*取り組む問題*.
(1) 本文のうち、「選択されているSP領域の、行」で始まり「PB減算後信号成分)とする。」までの部分を、そのまま書き写してください。
(2) 本文によると、Vomaxはどの期間固定されますか。
(3) 縦OPB判定領域とOF判定領域について書かれた本文の、最後の文に続く部分を書いてください。

*本文*.
※

なお、Vomax(SP領域内の最大値)は、PreOF判定からOFモード終了までの間、固定するものとする。
【0029】
[2]縦OPB判定領域とOF判定領域
OPBV_OF_CNT、Hout_CNTを求める為の領域を設定する。
選択されているSP領域の、行方向の縦OPB領域を「縦OPB判定領域」、有効画素領域を「OF判定領域」とし、それらは下記(a)〜(g)のように定める。
また、縦OPB判定領域の縦OPB出力をvOPBV_OF[i]とする。
OF判定領域のR,G,B出力をVob_OF[i,j]、Vog_OF[i,j]、Vor_OF[i,j](縦OPB減算後信号成分)とする。
なお、
図6における、SP領域のRT、RB、RS、R(受光素子9の右側部分)においては、縦OPB判定領域とOF判定領域を設けない。

※

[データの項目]
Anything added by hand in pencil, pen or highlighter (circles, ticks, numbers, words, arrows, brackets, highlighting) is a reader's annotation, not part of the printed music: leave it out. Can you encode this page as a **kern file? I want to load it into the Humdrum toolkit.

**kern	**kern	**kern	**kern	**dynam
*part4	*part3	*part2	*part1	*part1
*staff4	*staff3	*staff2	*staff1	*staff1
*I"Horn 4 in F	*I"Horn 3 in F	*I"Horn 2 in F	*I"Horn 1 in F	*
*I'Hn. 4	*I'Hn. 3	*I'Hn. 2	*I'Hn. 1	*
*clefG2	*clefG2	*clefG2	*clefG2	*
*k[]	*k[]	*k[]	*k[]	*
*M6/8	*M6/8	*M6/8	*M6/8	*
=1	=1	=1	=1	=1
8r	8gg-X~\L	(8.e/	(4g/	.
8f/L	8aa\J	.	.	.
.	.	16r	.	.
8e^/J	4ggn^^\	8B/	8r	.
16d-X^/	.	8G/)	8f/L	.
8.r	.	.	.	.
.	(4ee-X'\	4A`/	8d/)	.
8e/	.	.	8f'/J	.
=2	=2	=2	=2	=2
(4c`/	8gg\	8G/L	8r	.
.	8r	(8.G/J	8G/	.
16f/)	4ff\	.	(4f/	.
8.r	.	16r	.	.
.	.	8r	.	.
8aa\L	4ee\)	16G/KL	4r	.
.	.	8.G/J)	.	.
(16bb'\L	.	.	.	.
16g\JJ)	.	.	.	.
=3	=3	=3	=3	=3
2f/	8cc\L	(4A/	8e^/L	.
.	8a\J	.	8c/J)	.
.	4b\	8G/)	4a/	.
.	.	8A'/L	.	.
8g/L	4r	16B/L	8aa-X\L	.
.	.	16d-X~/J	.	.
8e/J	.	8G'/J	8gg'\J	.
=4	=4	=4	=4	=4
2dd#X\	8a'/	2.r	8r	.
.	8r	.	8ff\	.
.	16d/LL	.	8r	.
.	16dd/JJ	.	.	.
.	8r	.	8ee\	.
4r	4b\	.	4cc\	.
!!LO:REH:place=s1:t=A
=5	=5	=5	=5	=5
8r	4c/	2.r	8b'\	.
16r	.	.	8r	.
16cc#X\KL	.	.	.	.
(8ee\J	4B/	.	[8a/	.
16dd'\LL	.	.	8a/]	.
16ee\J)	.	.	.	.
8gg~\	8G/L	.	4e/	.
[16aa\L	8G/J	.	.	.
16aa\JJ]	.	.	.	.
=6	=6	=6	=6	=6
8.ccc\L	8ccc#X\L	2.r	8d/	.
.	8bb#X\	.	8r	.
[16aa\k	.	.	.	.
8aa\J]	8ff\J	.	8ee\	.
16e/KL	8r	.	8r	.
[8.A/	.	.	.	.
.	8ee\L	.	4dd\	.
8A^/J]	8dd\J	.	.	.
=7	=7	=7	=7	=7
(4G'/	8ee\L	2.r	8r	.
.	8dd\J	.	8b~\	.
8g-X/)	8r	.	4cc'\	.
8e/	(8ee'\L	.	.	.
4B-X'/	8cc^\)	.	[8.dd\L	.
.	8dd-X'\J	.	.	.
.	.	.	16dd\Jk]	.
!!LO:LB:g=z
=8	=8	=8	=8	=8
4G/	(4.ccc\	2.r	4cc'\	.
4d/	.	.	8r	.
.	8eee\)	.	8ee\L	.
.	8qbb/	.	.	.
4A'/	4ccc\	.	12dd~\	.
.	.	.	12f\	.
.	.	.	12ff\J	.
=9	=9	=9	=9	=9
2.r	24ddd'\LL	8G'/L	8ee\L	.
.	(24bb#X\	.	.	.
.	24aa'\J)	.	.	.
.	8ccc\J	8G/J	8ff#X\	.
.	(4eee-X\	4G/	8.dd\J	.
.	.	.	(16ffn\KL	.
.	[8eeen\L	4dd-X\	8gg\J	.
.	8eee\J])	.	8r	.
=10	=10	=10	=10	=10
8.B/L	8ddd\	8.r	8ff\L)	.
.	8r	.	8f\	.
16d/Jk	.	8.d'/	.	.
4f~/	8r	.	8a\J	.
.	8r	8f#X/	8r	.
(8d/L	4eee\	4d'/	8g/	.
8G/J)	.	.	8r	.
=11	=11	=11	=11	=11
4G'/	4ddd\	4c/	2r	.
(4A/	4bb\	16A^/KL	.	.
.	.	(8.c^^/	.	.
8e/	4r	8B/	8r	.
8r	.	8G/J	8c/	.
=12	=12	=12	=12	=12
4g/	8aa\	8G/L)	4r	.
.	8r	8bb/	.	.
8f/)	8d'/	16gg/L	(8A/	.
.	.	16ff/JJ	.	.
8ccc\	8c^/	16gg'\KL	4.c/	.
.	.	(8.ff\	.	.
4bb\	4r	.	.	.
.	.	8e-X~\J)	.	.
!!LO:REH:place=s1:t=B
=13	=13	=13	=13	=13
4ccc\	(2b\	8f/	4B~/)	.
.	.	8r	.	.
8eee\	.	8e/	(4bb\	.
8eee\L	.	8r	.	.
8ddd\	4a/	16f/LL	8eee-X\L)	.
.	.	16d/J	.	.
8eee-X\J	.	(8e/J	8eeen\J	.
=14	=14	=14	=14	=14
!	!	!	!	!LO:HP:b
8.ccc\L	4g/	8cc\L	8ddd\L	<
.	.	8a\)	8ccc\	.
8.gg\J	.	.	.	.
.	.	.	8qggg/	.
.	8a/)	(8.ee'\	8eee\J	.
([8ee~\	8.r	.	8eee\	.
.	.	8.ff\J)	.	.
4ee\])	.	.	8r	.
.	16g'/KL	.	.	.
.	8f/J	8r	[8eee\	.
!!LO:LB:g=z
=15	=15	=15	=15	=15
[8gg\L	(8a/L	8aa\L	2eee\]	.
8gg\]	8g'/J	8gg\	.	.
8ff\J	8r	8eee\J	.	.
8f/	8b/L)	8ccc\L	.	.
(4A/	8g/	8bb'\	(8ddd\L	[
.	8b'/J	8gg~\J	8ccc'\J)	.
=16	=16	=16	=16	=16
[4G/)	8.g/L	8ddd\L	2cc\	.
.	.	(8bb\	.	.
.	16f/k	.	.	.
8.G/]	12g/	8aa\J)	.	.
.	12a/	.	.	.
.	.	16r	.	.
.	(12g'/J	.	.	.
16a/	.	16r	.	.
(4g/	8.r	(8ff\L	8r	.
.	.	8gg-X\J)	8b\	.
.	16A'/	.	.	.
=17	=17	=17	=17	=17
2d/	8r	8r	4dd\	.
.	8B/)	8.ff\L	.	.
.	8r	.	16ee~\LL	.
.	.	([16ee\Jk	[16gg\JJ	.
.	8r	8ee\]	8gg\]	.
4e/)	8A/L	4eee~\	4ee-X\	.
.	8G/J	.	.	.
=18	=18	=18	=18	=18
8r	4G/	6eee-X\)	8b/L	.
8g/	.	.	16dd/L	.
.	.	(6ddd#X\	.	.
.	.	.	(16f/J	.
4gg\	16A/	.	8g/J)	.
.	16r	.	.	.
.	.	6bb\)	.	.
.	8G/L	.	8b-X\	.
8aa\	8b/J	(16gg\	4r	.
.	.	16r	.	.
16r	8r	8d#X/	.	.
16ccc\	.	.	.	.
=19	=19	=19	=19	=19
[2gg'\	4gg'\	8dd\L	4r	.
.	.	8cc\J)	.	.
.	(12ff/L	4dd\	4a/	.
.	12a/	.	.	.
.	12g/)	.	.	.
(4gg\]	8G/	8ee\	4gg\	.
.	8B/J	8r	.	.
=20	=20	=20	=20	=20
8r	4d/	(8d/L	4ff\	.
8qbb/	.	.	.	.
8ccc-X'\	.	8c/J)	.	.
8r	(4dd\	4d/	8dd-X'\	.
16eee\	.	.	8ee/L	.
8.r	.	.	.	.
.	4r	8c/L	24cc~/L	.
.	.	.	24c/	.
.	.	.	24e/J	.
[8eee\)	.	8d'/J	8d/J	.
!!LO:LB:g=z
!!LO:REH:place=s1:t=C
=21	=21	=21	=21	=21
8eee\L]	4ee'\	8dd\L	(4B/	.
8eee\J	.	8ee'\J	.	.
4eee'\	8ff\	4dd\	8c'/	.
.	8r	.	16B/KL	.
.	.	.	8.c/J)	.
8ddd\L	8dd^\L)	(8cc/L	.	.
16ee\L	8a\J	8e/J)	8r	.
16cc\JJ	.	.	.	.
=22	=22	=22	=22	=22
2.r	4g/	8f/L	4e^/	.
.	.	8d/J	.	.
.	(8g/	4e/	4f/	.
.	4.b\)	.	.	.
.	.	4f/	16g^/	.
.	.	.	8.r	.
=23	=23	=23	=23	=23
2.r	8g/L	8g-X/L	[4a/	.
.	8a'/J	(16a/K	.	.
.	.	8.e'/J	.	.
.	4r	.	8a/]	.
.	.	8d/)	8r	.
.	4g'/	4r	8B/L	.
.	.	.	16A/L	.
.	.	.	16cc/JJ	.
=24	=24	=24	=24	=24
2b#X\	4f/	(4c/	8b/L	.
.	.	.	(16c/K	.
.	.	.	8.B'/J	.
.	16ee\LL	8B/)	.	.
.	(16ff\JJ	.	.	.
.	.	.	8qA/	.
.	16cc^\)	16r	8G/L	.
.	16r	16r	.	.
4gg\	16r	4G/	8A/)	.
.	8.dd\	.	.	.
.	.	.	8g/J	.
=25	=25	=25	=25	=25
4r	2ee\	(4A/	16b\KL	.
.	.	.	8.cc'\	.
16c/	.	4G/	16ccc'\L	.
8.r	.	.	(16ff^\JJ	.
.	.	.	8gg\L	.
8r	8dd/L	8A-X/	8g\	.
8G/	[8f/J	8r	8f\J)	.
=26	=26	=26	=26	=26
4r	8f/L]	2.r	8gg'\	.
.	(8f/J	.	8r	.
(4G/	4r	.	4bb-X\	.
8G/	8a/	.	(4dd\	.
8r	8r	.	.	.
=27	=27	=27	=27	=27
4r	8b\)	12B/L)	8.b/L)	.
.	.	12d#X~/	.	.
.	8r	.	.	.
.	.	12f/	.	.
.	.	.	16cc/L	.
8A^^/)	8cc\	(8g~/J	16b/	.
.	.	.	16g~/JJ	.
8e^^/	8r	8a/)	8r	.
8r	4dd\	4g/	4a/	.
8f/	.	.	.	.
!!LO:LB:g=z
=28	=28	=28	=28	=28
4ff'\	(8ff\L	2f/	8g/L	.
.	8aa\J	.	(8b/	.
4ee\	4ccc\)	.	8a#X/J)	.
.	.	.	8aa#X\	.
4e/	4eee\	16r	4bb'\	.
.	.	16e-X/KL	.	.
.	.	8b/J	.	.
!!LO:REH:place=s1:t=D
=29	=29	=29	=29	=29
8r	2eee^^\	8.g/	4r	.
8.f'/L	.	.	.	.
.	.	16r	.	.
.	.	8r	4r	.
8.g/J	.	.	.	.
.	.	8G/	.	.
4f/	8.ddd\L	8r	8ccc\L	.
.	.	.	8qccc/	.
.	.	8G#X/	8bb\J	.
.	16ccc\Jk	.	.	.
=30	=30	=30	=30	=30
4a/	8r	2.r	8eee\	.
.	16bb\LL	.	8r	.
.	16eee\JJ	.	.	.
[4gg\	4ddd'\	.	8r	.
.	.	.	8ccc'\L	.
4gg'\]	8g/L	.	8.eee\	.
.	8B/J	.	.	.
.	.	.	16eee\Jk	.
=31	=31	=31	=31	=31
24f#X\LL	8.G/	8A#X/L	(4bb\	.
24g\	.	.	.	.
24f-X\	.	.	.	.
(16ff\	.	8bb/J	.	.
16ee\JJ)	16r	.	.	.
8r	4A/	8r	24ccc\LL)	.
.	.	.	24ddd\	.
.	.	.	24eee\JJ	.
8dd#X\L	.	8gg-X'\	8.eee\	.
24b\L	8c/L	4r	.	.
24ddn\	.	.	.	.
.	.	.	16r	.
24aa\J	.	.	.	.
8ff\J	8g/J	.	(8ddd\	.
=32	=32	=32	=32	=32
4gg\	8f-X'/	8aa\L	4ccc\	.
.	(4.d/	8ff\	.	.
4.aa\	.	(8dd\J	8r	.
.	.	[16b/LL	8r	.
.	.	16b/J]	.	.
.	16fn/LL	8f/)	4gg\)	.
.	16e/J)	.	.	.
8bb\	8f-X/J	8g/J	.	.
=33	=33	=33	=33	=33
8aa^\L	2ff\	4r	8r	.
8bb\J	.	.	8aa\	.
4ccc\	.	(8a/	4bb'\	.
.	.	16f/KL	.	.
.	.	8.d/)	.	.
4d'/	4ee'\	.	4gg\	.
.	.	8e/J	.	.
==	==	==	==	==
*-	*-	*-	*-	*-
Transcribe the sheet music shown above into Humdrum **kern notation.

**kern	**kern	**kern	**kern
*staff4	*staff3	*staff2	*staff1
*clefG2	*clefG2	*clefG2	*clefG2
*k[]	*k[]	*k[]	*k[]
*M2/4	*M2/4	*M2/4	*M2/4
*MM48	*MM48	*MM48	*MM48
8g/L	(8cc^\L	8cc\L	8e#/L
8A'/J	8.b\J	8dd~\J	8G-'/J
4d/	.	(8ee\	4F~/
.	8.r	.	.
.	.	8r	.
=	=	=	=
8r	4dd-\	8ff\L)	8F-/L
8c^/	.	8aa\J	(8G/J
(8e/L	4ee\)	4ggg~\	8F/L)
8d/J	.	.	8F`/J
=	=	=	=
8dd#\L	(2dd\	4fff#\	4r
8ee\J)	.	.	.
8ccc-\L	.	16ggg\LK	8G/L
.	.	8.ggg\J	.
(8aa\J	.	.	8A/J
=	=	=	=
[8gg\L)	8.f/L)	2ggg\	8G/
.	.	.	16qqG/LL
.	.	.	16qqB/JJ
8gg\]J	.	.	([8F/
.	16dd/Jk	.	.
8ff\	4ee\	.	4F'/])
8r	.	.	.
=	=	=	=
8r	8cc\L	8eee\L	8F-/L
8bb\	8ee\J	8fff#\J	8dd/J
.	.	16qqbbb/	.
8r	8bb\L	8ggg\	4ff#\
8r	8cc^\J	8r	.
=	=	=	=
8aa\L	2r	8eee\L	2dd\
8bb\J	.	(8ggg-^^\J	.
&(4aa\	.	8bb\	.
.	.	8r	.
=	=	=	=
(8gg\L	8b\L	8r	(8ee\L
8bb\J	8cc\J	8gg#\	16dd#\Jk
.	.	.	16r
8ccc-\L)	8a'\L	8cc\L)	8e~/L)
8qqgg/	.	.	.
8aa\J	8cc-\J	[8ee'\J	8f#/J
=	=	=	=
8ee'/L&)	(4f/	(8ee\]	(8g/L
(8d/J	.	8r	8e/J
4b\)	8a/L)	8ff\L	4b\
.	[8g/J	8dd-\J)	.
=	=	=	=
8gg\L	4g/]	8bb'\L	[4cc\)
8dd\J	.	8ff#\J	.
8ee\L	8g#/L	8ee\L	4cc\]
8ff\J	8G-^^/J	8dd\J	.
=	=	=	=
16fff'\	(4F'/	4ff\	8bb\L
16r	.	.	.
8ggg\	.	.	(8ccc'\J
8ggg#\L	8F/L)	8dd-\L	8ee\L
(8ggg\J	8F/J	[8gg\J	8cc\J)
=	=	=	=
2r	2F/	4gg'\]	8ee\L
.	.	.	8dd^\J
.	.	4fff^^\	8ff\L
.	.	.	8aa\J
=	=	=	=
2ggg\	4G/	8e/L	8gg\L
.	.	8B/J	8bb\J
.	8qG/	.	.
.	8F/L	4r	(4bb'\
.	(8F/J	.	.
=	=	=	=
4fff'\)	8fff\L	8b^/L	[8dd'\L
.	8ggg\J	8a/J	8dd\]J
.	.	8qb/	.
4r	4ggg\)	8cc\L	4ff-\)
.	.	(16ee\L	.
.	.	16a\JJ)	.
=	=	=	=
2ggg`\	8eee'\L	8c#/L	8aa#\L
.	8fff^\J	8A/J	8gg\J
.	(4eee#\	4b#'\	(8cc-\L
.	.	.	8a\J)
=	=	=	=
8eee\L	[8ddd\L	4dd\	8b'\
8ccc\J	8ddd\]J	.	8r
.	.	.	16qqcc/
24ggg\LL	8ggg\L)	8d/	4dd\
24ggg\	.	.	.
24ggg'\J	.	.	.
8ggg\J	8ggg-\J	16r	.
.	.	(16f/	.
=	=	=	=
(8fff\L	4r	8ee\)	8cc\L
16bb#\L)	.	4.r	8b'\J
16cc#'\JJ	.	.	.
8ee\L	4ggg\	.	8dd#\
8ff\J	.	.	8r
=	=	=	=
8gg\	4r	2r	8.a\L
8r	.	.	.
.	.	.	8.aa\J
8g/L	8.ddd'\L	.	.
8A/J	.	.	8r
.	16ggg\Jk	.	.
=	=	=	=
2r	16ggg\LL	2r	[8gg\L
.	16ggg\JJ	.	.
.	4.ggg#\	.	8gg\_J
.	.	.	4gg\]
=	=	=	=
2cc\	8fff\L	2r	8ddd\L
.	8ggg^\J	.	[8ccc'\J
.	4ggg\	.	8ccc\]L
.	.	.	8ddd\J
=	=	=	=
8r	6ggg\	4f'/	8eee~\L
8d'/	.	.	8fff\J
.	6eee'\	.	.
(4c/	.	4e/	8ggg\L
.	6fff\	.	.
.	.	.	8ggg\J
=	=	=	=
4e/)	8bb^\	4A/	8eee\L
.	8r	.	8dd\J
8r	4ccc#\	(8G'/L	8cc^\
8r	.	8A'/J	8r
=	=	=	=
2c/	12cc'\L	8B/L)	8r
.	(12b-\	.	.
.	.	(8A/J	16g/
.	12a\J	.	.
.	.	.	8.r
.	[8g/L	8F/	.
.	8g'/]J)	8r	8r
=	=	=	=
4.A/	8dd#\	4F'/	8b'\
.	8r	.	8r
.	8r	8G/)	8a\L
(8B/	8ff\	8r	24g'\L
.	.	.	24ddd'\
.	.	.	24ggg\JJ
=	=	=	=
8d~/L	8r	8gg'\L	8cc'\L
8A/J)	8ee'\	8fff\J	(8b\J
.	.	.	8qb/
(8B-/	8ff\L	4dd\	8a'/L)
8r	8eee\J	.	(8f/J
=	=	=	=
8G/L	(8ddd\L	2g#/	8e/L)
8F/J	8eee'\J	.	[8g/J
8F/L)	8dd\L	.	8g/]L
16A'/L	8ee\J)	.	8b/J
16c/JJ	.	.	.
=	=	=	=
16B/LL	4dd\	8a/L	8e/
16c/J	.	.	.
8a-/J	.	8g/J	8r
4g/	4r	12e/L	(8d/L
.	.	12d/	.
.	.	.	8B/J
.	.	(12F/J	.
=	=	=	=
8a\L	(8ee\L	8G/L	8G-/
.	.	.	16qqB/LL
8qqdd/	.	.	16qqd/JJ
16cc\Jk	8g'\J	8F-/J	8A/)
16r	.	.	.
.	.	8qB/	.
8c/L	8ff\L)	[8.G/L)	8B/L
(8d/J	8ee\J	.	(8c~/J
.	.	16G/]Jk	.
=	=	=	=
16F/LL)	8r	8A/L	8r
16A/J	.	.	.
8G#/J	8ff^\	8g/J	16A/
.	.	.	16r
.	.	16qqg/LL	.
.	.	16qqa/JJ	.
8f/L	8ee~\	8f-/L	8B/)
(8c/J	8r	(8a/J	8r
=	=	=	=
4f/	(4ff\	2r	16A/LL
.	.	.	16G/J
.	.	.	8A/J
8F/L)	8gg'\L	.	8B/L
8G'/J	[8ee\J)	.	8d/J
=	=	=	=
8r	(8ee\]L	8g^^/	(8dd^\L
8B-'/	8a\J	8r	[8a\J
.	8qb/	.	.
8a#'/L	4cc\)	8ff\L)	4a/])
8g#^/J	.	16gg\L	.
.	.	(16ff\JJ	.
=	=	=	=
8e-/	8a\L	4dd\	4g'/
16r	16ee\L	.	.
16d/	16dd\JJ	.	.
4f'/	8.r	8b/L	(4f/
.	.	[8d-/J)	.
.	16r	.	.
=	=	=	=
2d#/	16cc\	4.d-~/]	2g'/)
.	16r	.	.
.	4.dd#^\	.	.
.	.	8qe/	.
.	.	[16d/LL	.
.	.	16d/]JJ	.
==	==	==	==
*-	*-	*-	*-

※

*問題の答え*.
(1)
選択されているSP領域の、行方向の縦OPB領域を「縦OPB判定領域」、有効画素領域を「OF判定領域」とし、それらは下記(a)〜(g)のように定める。
また、縦OPB判定領域の縦OPB出力をvOPBV_OF[i]とする。
OF判定領域のR,G,B出力をVob_OF[i,j]、Vog_OF[i,j]、Vor_OF[i,j](縦OPB減算後信号成分)とする。

(2) PreOF判定からOFモード終了までの間です。

(3)
【0030】
(a)SP領域が「LS」の場合(
図4(a))、
OPBV_OF_CNTを求める縦OPB判定領域は、LS_OPBV
Hout_CNTを求めるOF判定領域は、LS_BM
【0031】
(b)SP領域が「LT」の場合(
図4(b))、
OPBV_OF_CNTを求める縦OPB判定領域は、LT_OPBV
Hout_CNTを求めるOF判定領域は、LT_BM
【0032】
(c)SP領域が「LB」の場合(
図4(c))、
OPBV_OF_CNTを求める縦OPB判定領域は、LB_OPBV
Hout_CNTを求めるOF判定領域は、LB_BM
【0033】
(d)SP領域が「C」の場合(
図4(d))、
OPBV_OF_CNTを求める縦OPB判定領域は、C_OPBV
Hout_CNTを求めるOF判定領域は、C_BM
【0034】
(e)SP領域が「T」の場合(
図4(e))、
OPBV_OF_CNTを求める縦OPB判定領域は、T_OPBV
Hout_CNTを求めるOF判定領域は、T_BM
【0035】
(f)SP領域が「B」の場合(
図4(f))、
OPBV_OF_CNTを求める縦OPB判定領域は、B_OPBV
Hout_CNTを求めるOF判定領域は、B_BM
【0036】
(g)SP領域が「L」の場合(
図4(g))、
OPBV_OF_CNTを求める縦OPB判定領域は、L_OPBV
Hout_CNTを求めるOF判定領域は、L_BM
【0037】
[3]OFモード時の次回蓄積時間算出
予備OF判定、及び本OF判定においてOFと判定された場合、次回蓄積時間(NextInt)の算出は、下記(1)〜(3)より求める。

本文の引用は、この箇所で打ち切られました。